- Native name: Јован Митровић-Демир
- Nickname: Demir ("Iron")
- Born: Jovan Mitrović 1762 Sanjak of Herzegovina
- Died: 1852 (aged 89–90) Dražinovići, Principality of Serbia
- Cause of death: Natural
- Allegiance: Revolutionary Serbia (1804–13)
- Service years: 1804–13
- Unit: Ponikve, Užice
- Commands: Užice
- Conflicts: First Serbian Uprising (1804–13)

= Jovan Mitrović-Demir =

Serbian commander

Jovan Mitrović (Јован Митровић; 1762–1852), known by his nom de guerre Demir (Демир, "Iron" in Turkish), was a Serbian revolutionary commander active in the First Serbian Uprising (1804–13), mostly around Užice.

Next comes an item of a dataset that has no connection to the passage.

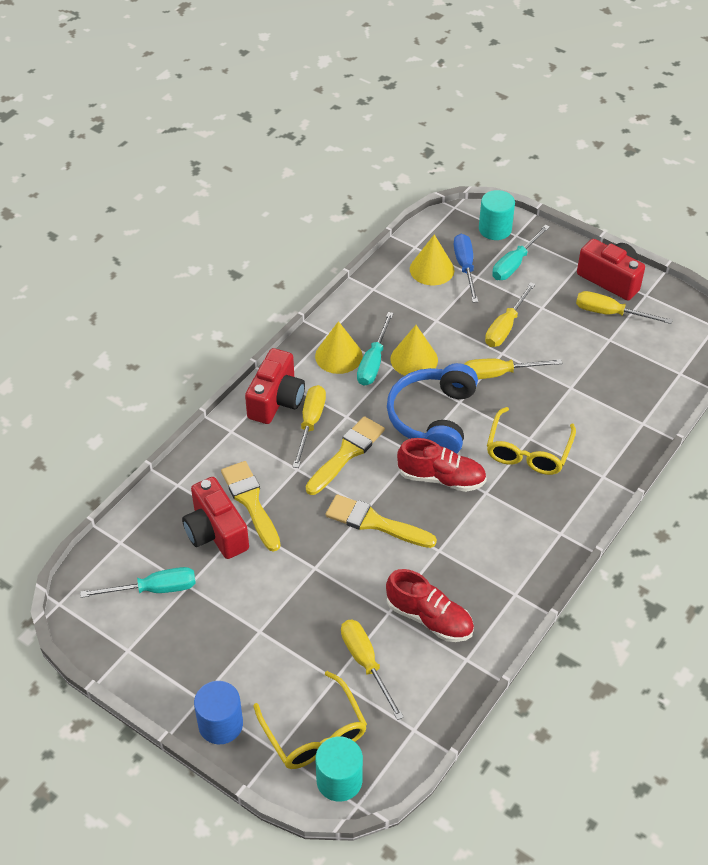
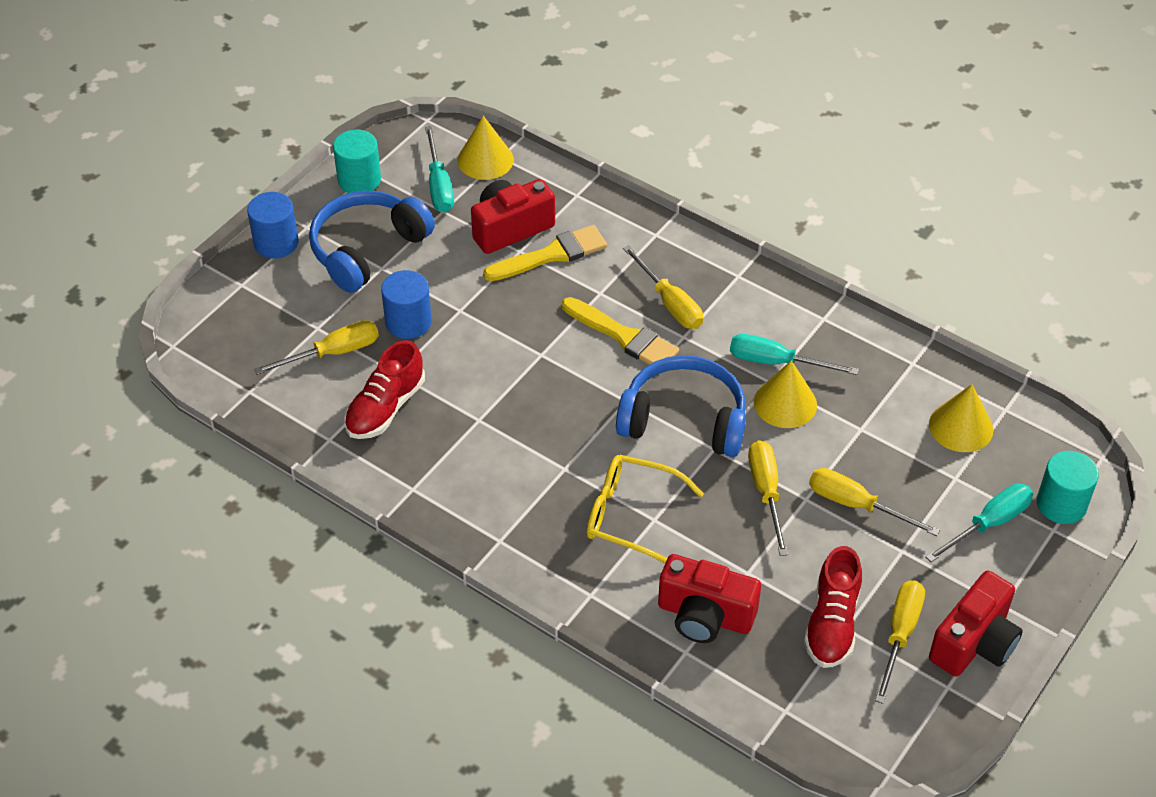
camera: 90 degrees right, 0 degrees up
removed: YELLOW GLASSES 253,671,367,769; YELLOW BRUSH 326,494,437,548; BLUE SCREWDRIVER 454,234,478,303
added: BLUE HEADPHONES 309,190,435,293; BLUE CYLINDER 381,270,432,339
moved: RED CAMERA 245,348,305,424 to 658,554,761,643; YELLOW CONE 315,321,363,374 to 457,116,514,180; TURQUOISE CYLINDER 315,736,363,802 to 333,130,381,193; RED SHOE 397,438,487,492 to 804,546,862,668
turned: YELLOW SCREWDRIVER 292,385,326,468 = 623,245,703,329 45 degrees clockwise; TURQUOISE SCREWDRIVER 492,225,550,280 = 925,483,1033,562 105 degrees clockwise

Mitrović was born in the Sanjak of Herzegovina (hailing from Piva) and moved to the Sanjak of Smederevo, settling down in the village of Dražinovići in the Užice nahiya. He joined the uprising and distinguished himself, becoming the buljubaša of the Ponikve trench.

Upon hearing that an Ottoman Bosnian contingent from Sarajevo was planning to cross the Drina and attack, he gathered a band and went to Novakova pećina near Pale and preemptively attacked, destroying them and capturing some which he ransomed. This led to renown, among Serbs and "Turks" alike. He received the rank of kapetan (captain) in 1811.

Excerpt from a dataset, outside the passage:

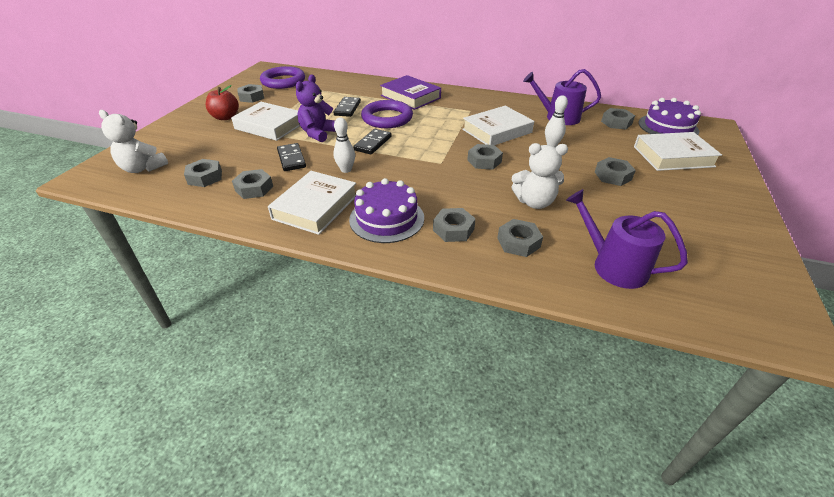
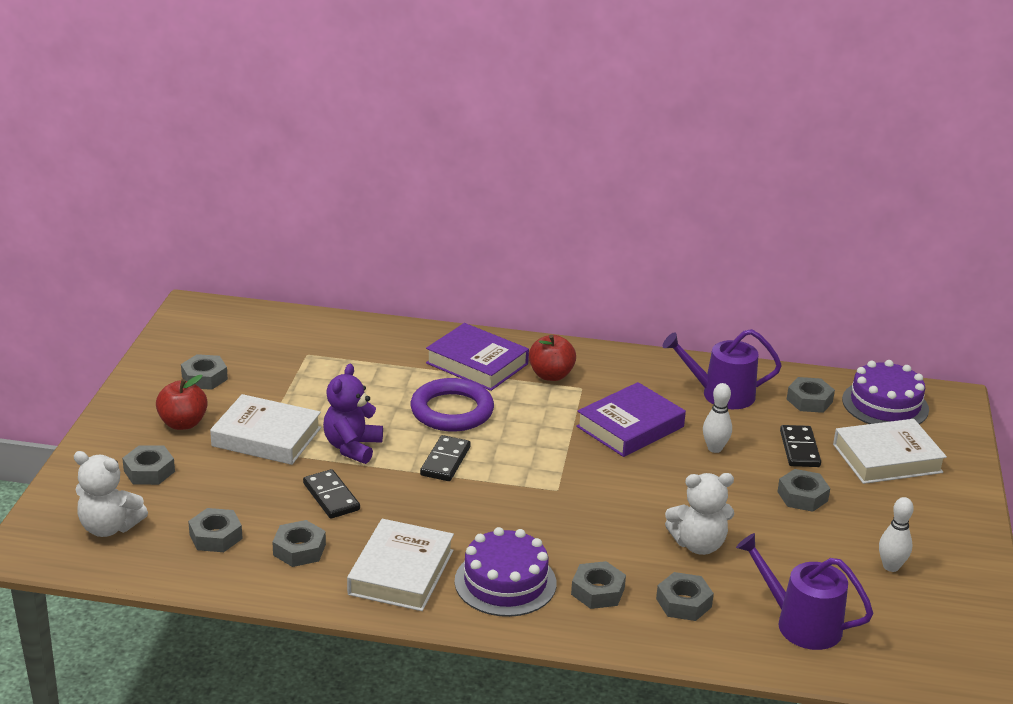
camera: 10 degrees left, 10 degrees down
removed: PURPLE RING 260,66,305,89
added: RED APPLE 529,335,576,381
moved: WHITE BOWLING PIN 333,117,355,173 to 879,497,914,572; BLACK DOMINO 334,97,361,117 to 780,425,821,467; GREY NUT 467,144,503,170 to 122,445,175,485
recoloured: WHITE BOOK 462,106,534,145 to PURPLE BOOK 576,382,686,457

With the suppression of the First Serbian Uprising in 1813 and return of Ottoman rule, Demir took to the woods as a hajduk. When Miloš Obrenović called upon him for the Second Serbian Uprising (1815), Demir immediately gathered a band which garrisoned on Tatinac above Užice, protecting the Serb villages from the Užice Turks. Following the uprising, in peacetime, he became a local politician, and is said to have had a feud with serdar Jovan Mićić from Rujan which Prince Miloš stopped. On 23 February 1836 Demir received 100 thalers pension and retired to his home in Dražinovići where he died in 1852.